Mieszkają w celi, są upokarzani. I jeszcze za to płacą
Tam można poczuć się jak w prawdziwym więzieniu. Chętnych nie brakuje
W tym więziennym gmachu panują iście spartańskie warunki. Niektórzy twierdzą, że czas zatrzymał się tam już dawno temu i nawet największym wrogom nie należy życzyć, by kiedykolwiek zmuszeni byli przekroczyć jego progi. Mimo to nie brakuje chętnych, którzy gotowi są nawet zapłacić za pobyt w jednej z cel. Mogą się dzięki temu poczuć jak osadzeni.

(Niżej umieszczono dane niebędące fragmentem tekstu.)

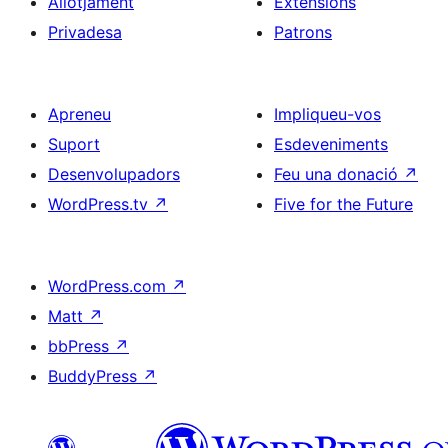
Allotjament
Extensions
Privadesa
Patrons
Apreneu
Impliqueu-vos
Suport
Esdeveniments
Desenvolupadors
Feu una donació
↗
WordPress.tv
↗
Five for the Future
WordPress.com
↗
Matt
↗
bbPress
↗
BuddyPress
↗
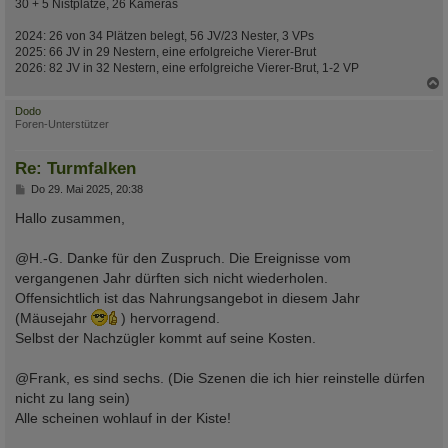
30 + 5 Nistplätze, 26 Kameras
2024: 26 von 34 Plätzen belegt, 56 JV/23 Nester, 3 VPs
2025: 66 JV in 29 Nestern, eine erfolgreiche Vierer-Brut
2026: 82 JV in 32 Nestern, eine erfolgreiche Vierer-Brut, 1-2 VP
c
Dodo
Foren-Unterstützer
Re: Turmfalken
B
Do 29. Mai 2025, 20:38
e
i
Hallo zusammen,
t
r
a
@H.-G. Danke für den Zuspruch. Die Ereignisse vom
g
vergangenen Jahr dürften sich nicht wiederholen.
Offensichtlich ist das Nahrungsangebot in diesem Jahr
(Mäusejahr
) hervorragend.
Selbst der Nachzügler kommt auf seine Kosten.
@Frank, es sind sechs. (Die Szenen die ich hier reinstelle dürfen
nicht zu lang sein)
Alle scheinen wohlauf in der Kiste!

Czy są ludzie, którzy chcieliby trafić do więzienia? Zdarzają się oczywiście ekstremalne przypadki osób, które znalazły się w tak beznadziejnym życiowym położeniu, że – ze względu na darmowy wikt i opierunek – są gotowi poświęcić wolność i znaleźć się za kratami. Należą one jednak do rzadkości. Ale tych, którzy chcieliby przez chwilę zasmakować więziennego życia, jest już całkiem sporo. Niektórym udaje się zrealizować to „marzenie”. Pomagają im placówki takie jak łotewska Karosta.